I attach this GPU to a CVM. However, any CUDA application would make the kernel driver to crash. Crash location in driver code:
// kernel-open/nvidia-uvm/uvm_channel.c
static NV_STATUS channel_manager_create_conf_computing_pools(uvm_channel_manager_t *manager, unsigned *preferred_ce)
{
// Skip some code
status = channel_pool_add(manager, UVM_CHANNEL_POOL_TYPE_SEC2, 0, &sec2_pool); // This function returned with status NV_OK
// Skip some code
status = channel_pool_add(manager, UVM_CHANNEL_POOL_TYPE_WLC, wlc_lcic_ce_index, &wlc_pool); // Crashed here
}
Driver output:
[30838.220082] nvidia-uvm: uvm_channel.c:1532 uvm_channel_check_errors[pid:2503] Channel error likely caused by push 'GPFIFO submit to 'ID 1:3 (0x1:0x3) WLC 2' via 'UVM_CHANNEL_TYPE_SEC2'' started at uvm_channel.c:1247 in submit_ctrl_gpfifo_indirect()

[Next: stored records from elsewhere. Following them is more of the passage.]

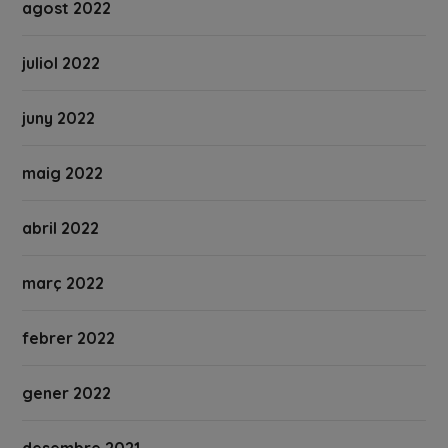
agost 2022
juliol 2022
juny 2022
maig 2022
abril 2022
març 2022
febrer 2022
gener 2022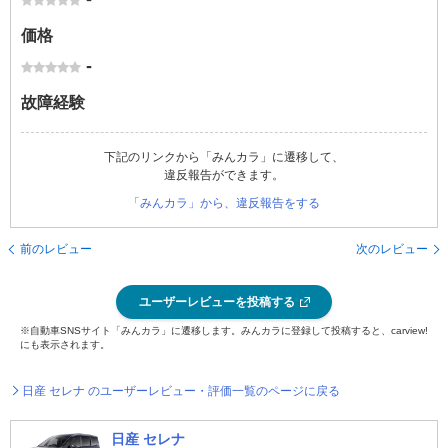
価格
-
故障経験
下記のリンクから「みんカラ」に遷移して、
違反報告ができます。
「みんカラ」から、違反報告をする
前のレビュー
次のレビュー
ユーザーレビューを投稿する
※自動車SNSサイト「みんカラ」に遷移します。みんカラに登録して投稿すると、carview!
にも表示されます。
日産 セレナ のユーザーレビュー・評価一覧のページに戻る
日産 セレナ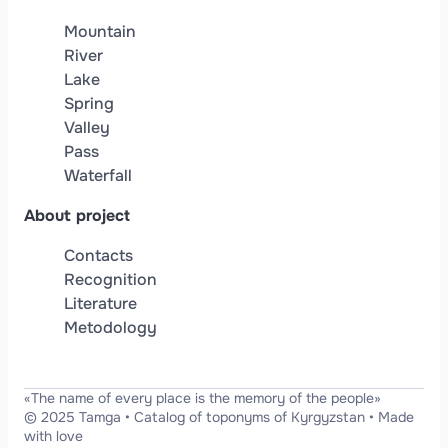
Mountain
River
Lake
Spring
Valley
Pass
Waterfall
About project
Contacts
Recognition
Literature
Metodology
«The name of every place is the memory of the people»
© 2025 Tamga
•
Catalog of toponyms of Kyrgyzstan
•
Made
with love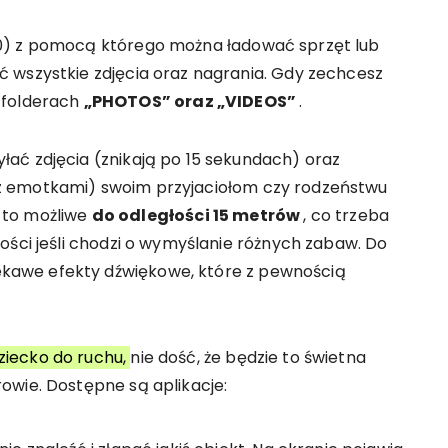
0) z pomocą którego można ładować sprzęt lub
 wszystkie zdjęcia oraz nagrania. Gdy zechcesz
 w folderach
„PHOTOS” oraz „VIDEOS”
.
ać zdjęcia (znikają po 15 sekundach) oraz
z emotkami) swoim przyjaciołom czy rodzeństwu
t to możliwe
do odległości 15 metrów
, co trzeba
ości jeśli chodzi o wymyślanie różnych zabaw. Do
awe efekty dźwiękowe, które z pewnością
ziecko do ruchu,
nie dość, że będzie to świetna
owie. Dostępne są aplikacje: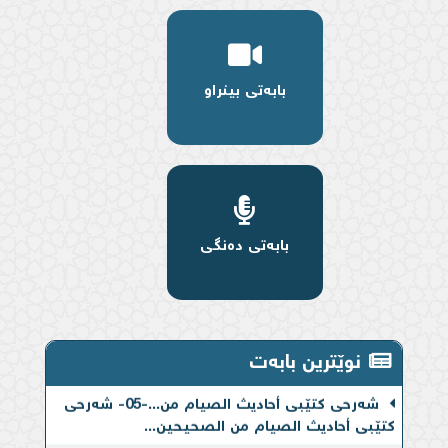
بابەتی بینراو
بابەتی دەنگی
شەرحی کتێبی أحادیث الصیام من...-06- شەرحی
نوێترین بابەت
کتێبی أحادیث الصیام من الصحیحین...
شەرحی کتێبی أحادیث الصیام من...-05- شەرحی
کتێبی أحادیث الصیام من الصحیحین...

[30838.222513] nvidia-uvm: uvm_channel.c:1547 uvm_channel_check_errors[pid:2503] Assert failed, condition 0 not true: Fatal error: Generic RC error [NV_ERR_RC_ERROR]
I add printf in uvm_channel_get_status (called by uvm_channel_check_errors). The errorNotifier->status is -1 (0xffff).
I did not configure the NvSwitch device. Furthermore, I did not passthrough the NvSwitch to CVM.